Getting Started with Windows Azure
This is the second in a series of posts I’m doing on Windows Azure – which is Microsoft’s Cloud Computing Platform.
In today’s post I’m going to cover how to sign-up and get started with Windows Azure using a no-obligation 3 month free trial offer. This free trial costs nothing and doesn’t obligate you to buy anything at the end of it. It provides an easy way to try out and get started with Windows Azure.
Windows Azure Website
The http://www.windowsazure.com web-site provides everything you need to get started with Windows Azure – including overview content, developer tutorials and documentation, account management, and more:
On the www.windowsazure.com home page, as well as in the top-right hand corner of every page of the site, is a “free trial” link. Clicking it will take you to a sign-up page that enables you to quickly register a new account and get started with Windows Azure:
The free trial provides everything you need to get started with Windows Azure.
Three Month Free Trial Offer
We recently refreshed our Windows Azure free trial offer to make sign-up easier, ensure it is always risk/obligation free, and enable more services with it. You can click the “Sign up now” button above to register and have an active Windows Azure subscription ready to use in under 2 minutes.
What the Free Trial Provides
The free trial offer allows you to build and run applications on Windows Azure at no cost (and with no obligation to buy or pay anything at the end of the three month free trial). It includes a number of compute, database and storage services that you can use to build your applications. Some of the resources include:
I’ll cover more about what “750 small compute hours per month” means in a future post – but essentially it means that you have enough hours to continually run an application you build in a virtual server – dedicated and isolated just to you – on Windows Azure each month (there are 744 hours in a 31 day month: 24 hours x 31 days = 744).
The trial also includes a 1GB SQL Azure Database that you can store data within. SQL Azure Databases run on dedicated servers we manage and cluster (for high availability and scale-out). This means you don’t need to worry about installing, managing, or running your own database servers (which makes life easier). The trial also includes 20GB of high availability storage that you can use to store blobs, queues and non-relational tables.
What is Required to Sign-up for a Trial
When you click the “Sign up Now” button on the free-trial page you’ll walk-through a sign-up wizard that will ask you to provide three things:
- The Windows LiveID account you want to use to use to sign-in and manage your account
- A mobile phone number where we can send (via SMS) a verification code for you to enter
- A credit card
We use the last two items for proof of identity. The credit card is not billed and during the free trial you’ll have a spending limit set to $0.
Free and No Risk
Spending limits are a new feature we added to Windows Azure last month, and ensure that you never have to worry about accidentally going over the resources included in a free offer and being charged. If you end up building an application that exhausts the monthly amounts included in the free trial before the month ends, and you have a spending limit set to $0, then we will by default disable the application for the remainder of the month (leaving your data in read-only mode) until the next month starts. This ensures you are never billed anything during the free trial.

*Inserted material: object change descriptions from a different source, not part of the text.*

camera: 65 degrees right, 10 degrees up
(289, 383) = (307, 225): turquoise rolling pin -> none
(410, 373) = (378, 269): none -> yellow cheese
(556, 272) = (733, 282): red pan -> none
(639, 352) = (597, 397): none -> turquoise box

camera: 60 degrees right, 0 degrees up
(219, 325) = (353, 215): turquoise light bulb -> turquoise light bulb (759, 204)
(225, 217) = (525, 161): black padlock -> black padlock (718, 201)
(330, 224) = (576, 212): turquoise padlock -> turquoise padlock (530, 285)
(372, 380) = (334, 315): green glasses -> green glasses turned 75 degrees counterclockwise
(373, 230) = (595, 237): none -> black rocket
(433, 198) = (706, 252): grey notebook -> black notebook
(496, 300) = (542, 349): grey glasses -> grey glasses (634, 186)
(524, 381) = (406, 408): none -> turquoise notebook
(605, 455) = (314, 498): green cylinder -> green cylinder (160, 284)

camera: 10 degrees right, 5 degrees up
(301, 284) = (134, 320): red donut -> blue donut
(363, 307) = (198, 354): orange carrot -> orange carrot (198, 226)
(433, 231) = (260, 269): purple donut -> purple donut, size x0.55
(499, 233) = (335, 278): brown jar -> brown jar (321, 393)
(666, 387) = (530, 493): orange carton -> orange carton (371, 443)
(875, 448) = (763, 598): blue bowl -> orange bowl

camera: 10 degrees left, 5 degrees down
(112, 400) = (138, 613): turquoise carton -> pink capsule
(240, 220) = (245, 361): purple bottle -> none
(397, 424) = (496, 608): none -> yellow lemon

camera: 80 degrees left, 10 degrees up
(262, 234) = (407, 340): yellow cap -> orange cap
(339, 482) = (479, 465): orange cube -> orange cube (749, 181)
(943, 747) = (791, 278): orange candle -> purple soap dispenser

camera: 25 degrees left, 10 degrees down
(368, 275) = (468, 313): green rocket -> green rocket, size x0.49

You can optionally turn off the spending limit feature if you want to go beyond what the free trial provides (and pay for the incremental resources on top of what is provided in the trial) – but by default the spending limit is on (and set to $0) when you sign-up for a free trial to ensure that you never inadvertently get charged anything. This provides a no-risk way to evaluate Windows Azure. You can learn more about the spending limit feature here.
Tracking Usage
You can easily track what resources you’ve used on Windows Azure by clicking the “Account” tab of the www.windowsazure.com web-site. This is another new feature we added to Windows Azure last month, and it allows customers (both free trial and paid) to easily see what resources they’ve used and how much it is costing them. You can download the usage data as either a CSV data file (which you can open in Excel or other tools), or visualize the usage data within the browser:
You can also use the account tab to easily change payment methods (both to setup a new credit card or to switch to invoice-based billing), create new subscriptions, as well as optionally cancel subscriptions.
What if you don’t want to use Windows Azure at the end of the trial?
There is no obligation to use Windows Azure (nor buy anything) at the end of the three month free trial. So if at the end of it you aren’t ready to buy anything (or just want to hold off a few more months) there is no obligation to pay anything. At any point during the free trial you can also click the “account” tab of the www.windowsazure.com website and explicitly cancel your subscription.
Summary
The above post covers how to quickly sign-up for a subscription with Windows Azure. Its easy to do – and takes less than 2 minutes to complete. Once you are signed up you can build and deploy high-scale cloud applications. In future posts we’ll look at the steps to do this, and some of the cool features and options that Windows Azure enables for you.